È solo uno sport, ma sembra una guerra: in Italia come in Brasile, il calcio non smette mai di sorprendere e sempre in senso negativo. Il teatro dell’ultima vergogna di quello che è lo sport più seguito del pianeta è lo stadio Morumbì di San Paolo: di scena c’è la finale di ritorno della Coppa Sudamericana tra San Paolo e Tigre (andata 0-0) con i brasiliani avanti 2-0 alla fine del primo tempo.

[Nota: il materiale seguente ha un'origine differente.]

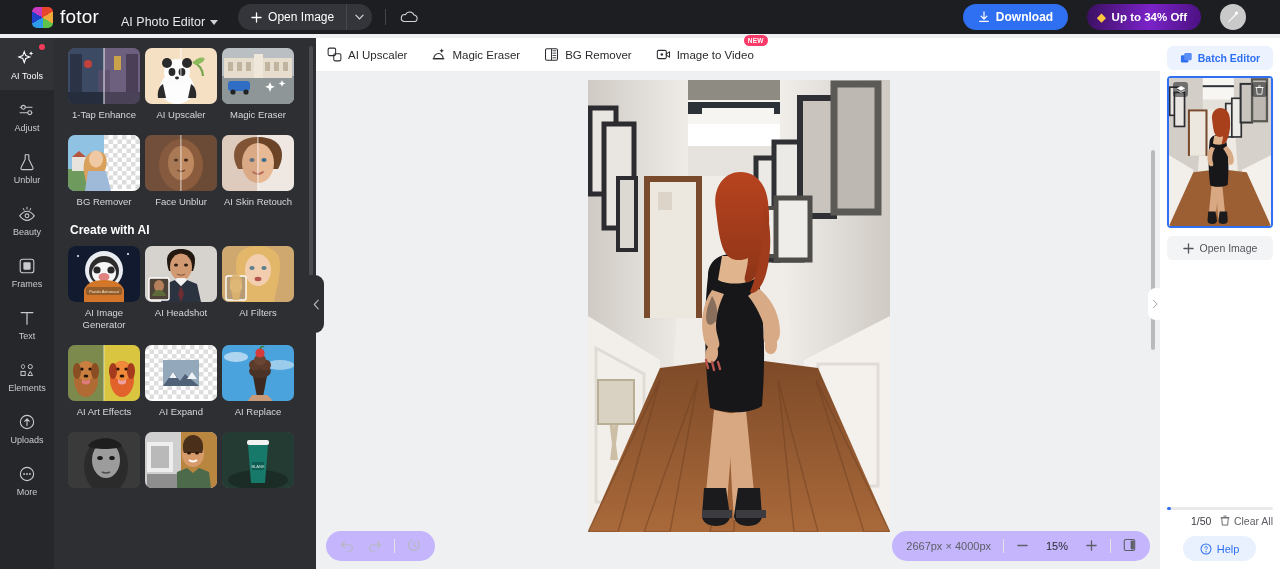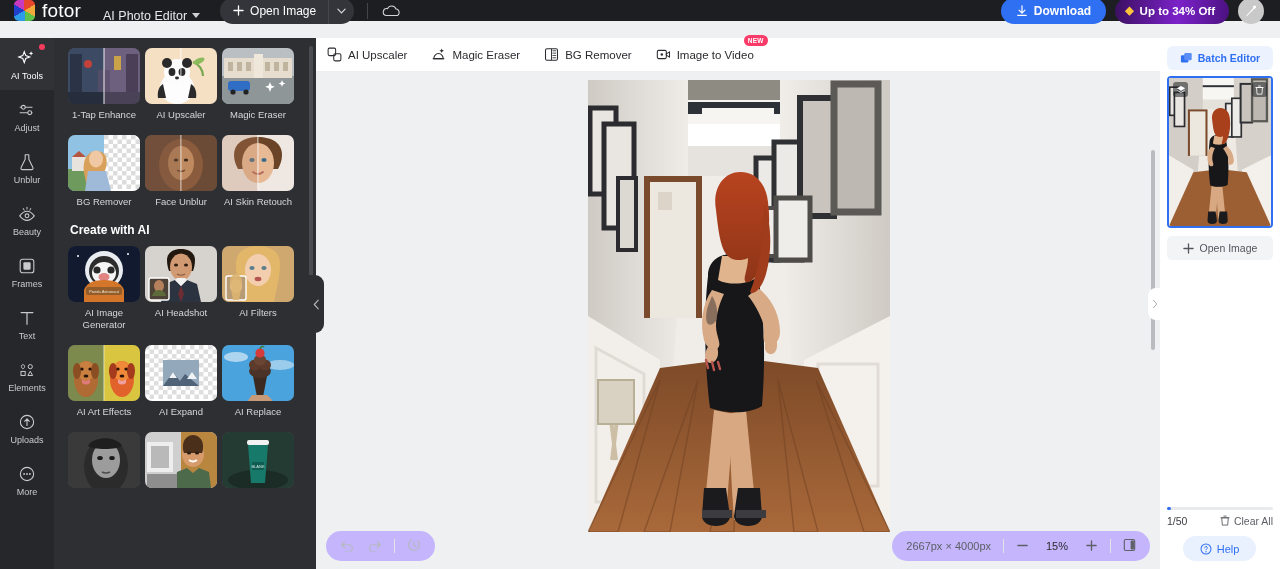--- a/index.html
+++ b/index.html
@@ -6,22 +6,22 @@
   html, body {
     width: 1280px; height: 569px;
     overflow: hidden;
     font-family: "Liberation Sans", sans-serif;
     background: #eff0f2;
   }
   .app { position: relative; width: 1280px; height: 569px; }
 
   
   .header {
-    position: absolute; top: 0; left: 0; width: 1280px; height: 21px;
-    background: #1d1e22; display: flex; align-items: center; padding: 0 10px;
+    position: absolute; top: 0; left: 0; width: 1280px; height: 34px;
+    background: #1d1e22; display: flex; align-items: center; padding: 0 28px;
     z-index: 40;
   }
   .logo-wrap { display: flex; align-items: center; gap: 7px; margin-left: 4px; }
   .logo-mark {
     width: 21px; height: 21px; border-radius: 5px; position: relative; overflow: hidden;
     background: conic-gradient(#e8452d 0deg 60deg, #f2a93b 60deg 120deg, #5fc24a 120deg 180deg,
                 #2e9be8 180deg 240deg, #2040c9 240deg 300deg, #c73ac0 300deg 360deg);
   }
   .logo-text { color: #fff; font-size: 19px; letter-spacing: .2px; font-weight: 400; }
   .hdr-title {
@@ -35,21 +35,21 @@
     display: flex; align-items: center; gap: 6px; padding: 0 12px 0 13px;
     color: #fff; font-size: 12px;
   }
   .open-image-caret {
     height: 26px; width: 26px; background: #34353a; border-radius: 0 13px 13px 0;
     display: flex; align-items: center; justify-content: center;
     border-left: 1px solid #46474c;
   }
   .hdr-div { width: 1px; height: 16px; background: #45464b; margin: 0 13px; }
   .cloud-ic { color: #d2d4d8; display: flex; align-items: center; }
-  .hdr-right { margin-left: auto; display: flex; align-items: center; gap: 9px; padding-right: 6px; }
+  .hdr-right { margin-left: auto; display: flex; align-items: center; gap: 19px; padding-right: 6px; }
   .dl-btn {
     height: 26px; background: #2f6ff2; border-radius: 13px; color: #fff; font-size: 12px;
     display: flex; align-items: center; gap: 6px; padding: 0 15px; font-weight: bold;
   }
   .promo-btn {
     height: 26px; border-radius: 13px; font-size: 11.5px; font-weight: bold; color: #fff;
     background: linear-gradient(95deg, #3b1060 0%, #7b22c9 55%, #4b1180 100%);
     display: flex; align-items: center; gap: 6px; padding: 0 14px 0 10px;
   }
   .gem { color: #ffc53d; font-size: 11px; }
@@ -154,21 +154,21 @@
     color: #fff; font-size: 9px;
   }
   .open-img2 {
     margin-top: 8px; height: 24px; background: #f3f4f6; border-radius: 5px;
     display: flex; align-items: center; justify-content: center; gap: 6px;
     color: #52555b; font-size: 10.5px;
   }
   .rp-foot { position: absolute; left: 7px; right: 7px; bottom: 42px; }
   .rp-track { height: 3px; background: #e9eaec; border-radius: 2px; position: relative; }
   .rp-thumbx { position: absolute; left: 0; top: 0; width: 4px; height: 3px; background: #2f6ff2; border-radius: 2px; }
-  .rp-row { display: flex; align-items: center; justify-content: space-between; margin-top: 5px; }
+  .rp-row { display: flex; align-items: center; justify-content: space-between; margin-top: 5px; margin-left: 24px; }
   .rp-count { font-size: 10.5px; color: #3a3c41; }
   .rp-clear { font-size: 10.5px; color: #5d6066; display: flex; align-items: flex-start; gap: 4px; }
   .help-btn {
     position: absolute; left: 23px; bottom: 8px; width: 73px; height: 25px;
     background: #e9f1fe; border-radius: 13px; color: #2f6ff2; font-size: 11px;
     display: flex; align-items: center; justify-content: center; gap: 5px;
   }
   .rp-scroll {
     position: absolute; left: -9px; top: 112px; width: 4px; height: 200px;
     background: #b9bbbf; border-radius: 2px;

La ripresa però non avrà mai inizio: gli ospiti, infatti, non si presentano più in campo e denunciano un’aggressione subita negli spogliatoi. L’arbitro, il cileno Osses, dopo trenta minuti di attesa decreta la fine dell’incontro e la vittoria del San Paolo: ma cosa è successo davvero nei quindici minuti di riposo tra un tempo e l’altro? Le versioni sono ovviamente discordanti, anche se l’unico punto certo è il caos che c’è stato negli spogliatoi.
Dal Tigre arrivano accuse pesanti nei confronti della società brasiliana: “Ci hanno picchiati e minacciati con una pistola”. Tutto ha inizio al 45′, quando al fischio dell’arbitro si scatena una mini rissa, conseguenza del gioco duro visto in campo durante tutto il primo tempo. Quello che accade però fuori dal terreno di gioco e lontano dalle telecamere è ancora peggio: “Una ventina di bodyguard enormi hanno iniziato a insultarci e minacciarci fino a provocare una rissa – il racconto del tecnico del Tigre, Gorosito -. Ci si è messa pure la polizia che invece di aiutarci ci ha manganellato“. Le prove della rissa sono sul volto di alcuni calciatori e dirigenti argentini: il portiere Albil si è presentato davanti alle telecamere con uno zigomo gonfio come un’albicocca e l’occhio semichiuso, per provare le accuse.
Le immagine del post rissa testimoniano una vera e propria battaglia: gli spogliatoi sono distrutti e macchie di sangue si vedono un po’ ovunque. Ma la polizia brasiliana sostiene che a far partire la rissa siano stessi gli uomini del Tigre e ha preannunciato la possibilità di denunciare tecnico e calciatori per aggressione: e chissà se verrà mai fatta chiarezza sull’ennesima pagina nera di quello che una volta era solo un gioco.